Когда я вышла из ванной, на лицах уже готовых к выходу родителей было написано: "Ты там заснула?" Было бы неплохо. Впасть в летаргический сон и проснуться уже дома.
Не глядя, я натянула на себя что попалось под руку и пошла за ними. Уже в лифте подумала о креме и купальнике. Но вряд ли мама их забыла. Придется поесть — яичница, ветчина, тосты, джем, кофе — и плестись на пляж. А в любое мгновение в пределах видимости может оказаться Артур или даже подойти к нам с разговором… Да вот же он! Сидит за одним из столиков! В животе у меня словно застыл ледяной комок, я знала, что не смогу проглотить ни одного куска, но понимала также, что родители будут заставлять меня есть.
К счастью, кто-то заговорил с мамой, отец тоже обернулся, и я, как заяц, стремглав кинулась наутек. Мне было все равно, что подумают люди.
Солнце пекло немилосердно, хотя была только половина десятого, сухой воздух, казалось, царапал горло. С огромным удовольствием я устроилась бы где-нибудь в прохладном помещении, а не пеклась на отвратительном пляже. Но ведь таких помещений масса!
Я завернула за угол и вошла в небольшой холл, что-то вроде зимнего сада с множеством растений в кадках. Но здесь было не парко, а веяло приятным ветерком от кондиционеров, спрятанных где-то наверху. Вдоль одной из стен шла большая витрина с изделиями народных промыслов, куклами в национальных костюмах и альбомами фотографий. Витрина заканчивалась небольшим прилавком. Вдоль двух других стен стояли невысокие диванчики мс приставленными к ним столиками. Молодая пара сидела в углу, держа в руках стаканы с напитком. Больше никого не было видно.
Я села на диванчик и принялась машинально перебирать буклеты, разложенные на столе. Чувствовала себя невероятно одинокой. Не было у меня сейчас никого близкого. Ольга далеко. Родители в гневе. Любимый… у любимого другая.

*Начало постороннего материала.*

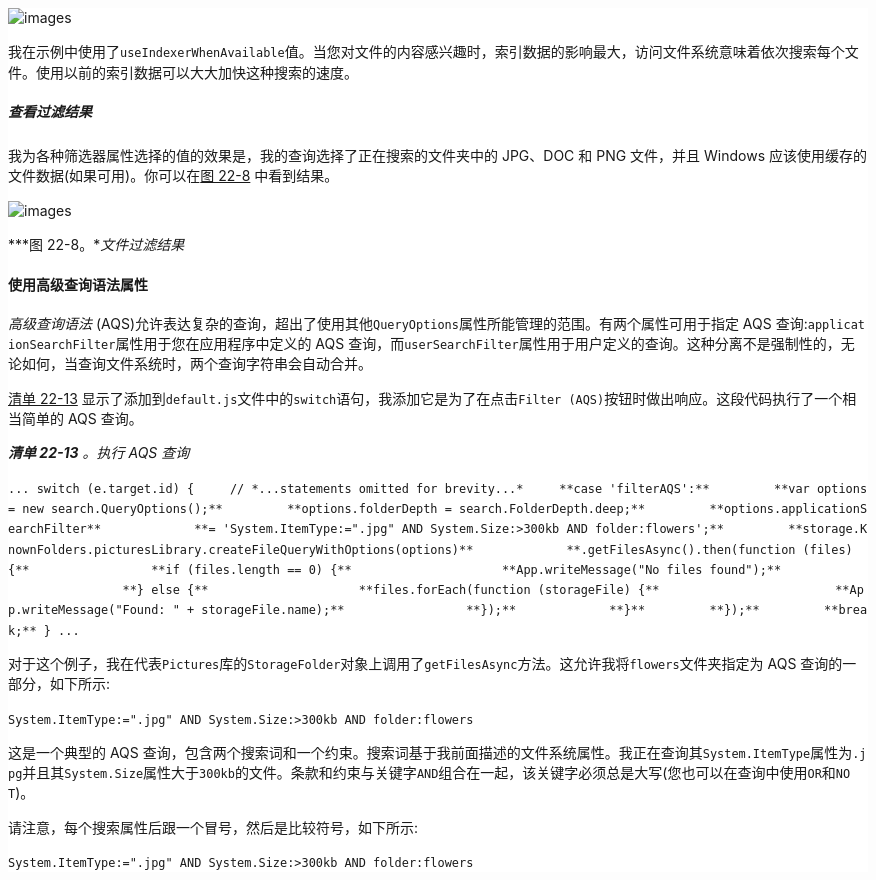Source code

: ![images](images/tab_22_11.jpg)

我在示例中使用了`useIndexerWhenAvailable`值。当您对文件的内容感兴趣时，索引数据的影响最大，访问文件系统意味着依次搜索每个文件。使用以前的索引数据可以大大加快这种搜索的速度。

##### 查看过滤结果

我为各种筛选器属性选择的值的效果是，我的查询选择了正在搜索的文件夹中的 JPG、DOC 和 PNG 文件，并且 Windows 应该使用缓存的文件数据(如果可用)。你可以在[图 22-8](#fig_22_8) 中看到结果。

![images](images/9781430244011_Fig22-08.jpg)

***图 22-8。**文件过滤结果*

#### 使用高级查询语法属性

*高级查询语法* (AQS)允许表达复杂的查询，超出了使用其他`QueryOptions`属性所能管理的范围。有两个属性可用于指定 AQS 查询:`applicationSearchFilter`属性用于您在应用程序中定义的 AQS 查询，而`userSearchFilter`属性用于用户定义的查询。这种分离不是强制性的，无论如何，当查询文件系统时，两个查询字符串会自动合并。

[清单 22-13](#list_22_13) 显示了添加到`default.js`文件中的`switch`语句，我添加它是为了在点击`Filter (AQS)`按钮时做出响应。这段代码执行了一个相当简单的 AQS 查询。

***清单 22-13** 。执行 AQS 查询*

`...
switch (e.target.id) {
    // *...statements omitted for brevity...*
    **case 'filterAQS':**
        **var options = new search.QueryOptions();**
        **options.folderDepth = search.FolderDepth.deep;**
        **options.applicationSearchFilter**
            **= 'System.ItemType:=".jpg" AND System.Size:>300kb AND folder:flowers';**
        **storage.KnownFolders.picturesLibrary.createFileQueryWithOptions(options)**
            **.getFilesAsync().then(function (files) {**
                **if (files.length == 0) {**
                    **App.writeMessage("No files found");**
                **} else {**
                    **files.forEach(function (storageFile) {**` `                        **App.writeMessage("Found: " + storageFile.name);**
                **});**
            **}**
        **});**
        **break;**
}
...`

对于这个例子，我在代表`Pictures`库的`StorageFolder`对象上调用了`getFilesAsync`方法。这允许我将`flowers`文件夹指定为 AQS 查询的一部分，如下所示:

`System.ItemType:=".jpg" AND System.Size:>300kb AND folder:flowers`

这是一个典型的 AQS 查询，包含两个搜索词和一个约束。搜索词基于我前面描述的文件系统属性。我正在查询其`System.ItemType`属性为`.jpg`并且其`System.Size`属性大于`300kb`的文件。条款和约束与关键字`AND`组合在一起，该关键字必须总是大写(您也可以在查询中使用`OR`和`NOT`)。

请注意，每个搜索属性后跟一个冒号，然后是比较符号，如下所示:

`System.ItemType:=".jpg" AND System.Size:>300kb AND folder:flowers`
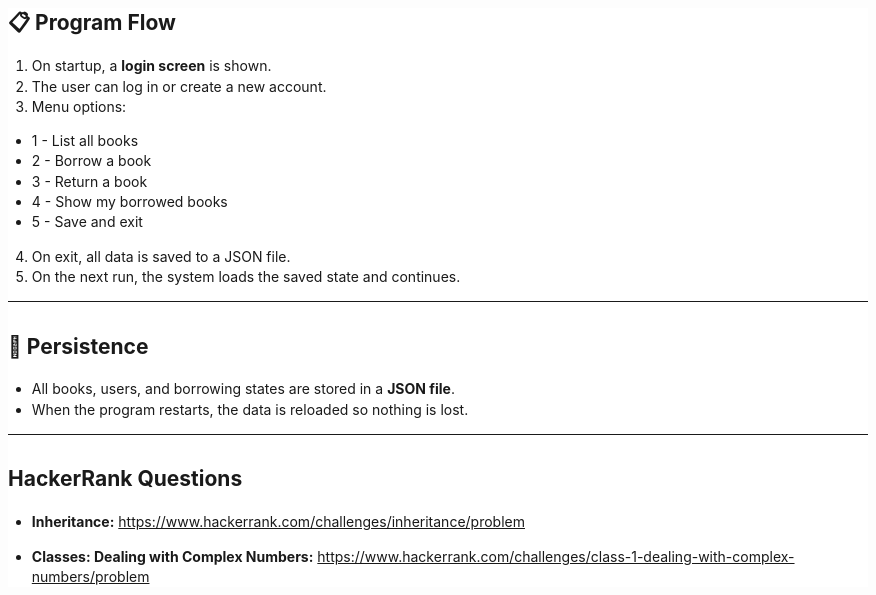 
## 📋 Program Flow

1. On startup, a **login screen** is shown.  
2. The user can log in or create a new account.  
3. Menu options:
- 1 - List all books
- 2 - Borrow a book
- 3 - Return a book
- 4 - Show my borrowed books
- 5 - Save and exit

4. On exit, all data is saved to a JSON file.  
5. On the next run, the system loads the saved state and continues.

---

## 💾 Persistence
- All books, users, and borrowing states are stored in a **JSON file**.  
- When the program restarts, the data is reloaded so nothing is lost.

---


## HackerRank Questions

* **Inheritance:** https://www.hackerrank.com/challenges/inheritance/problem

* **Classes: Dealing with Complex Numbers:** https://www.hackerrank.com/challenges/class-1-dealing-with-complex-numbers/problem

Мне предложили что-нибудь выпить. Я отрицательно покачала головой. Может быть, мороженое? Нет. На столик все же поставили высокий стакан с местной минеральной водой и тарелку с тремя персиками. И оставили меня в покое.
Тишина. Такая милая, сонная тишина. Только тихий шум кондиционера, приглушенное бормотание голосов. Наконец-то могла подумать спокойно и свободно. Никто не мешал, не обвинял, не спрашивал, не пробовал утешать.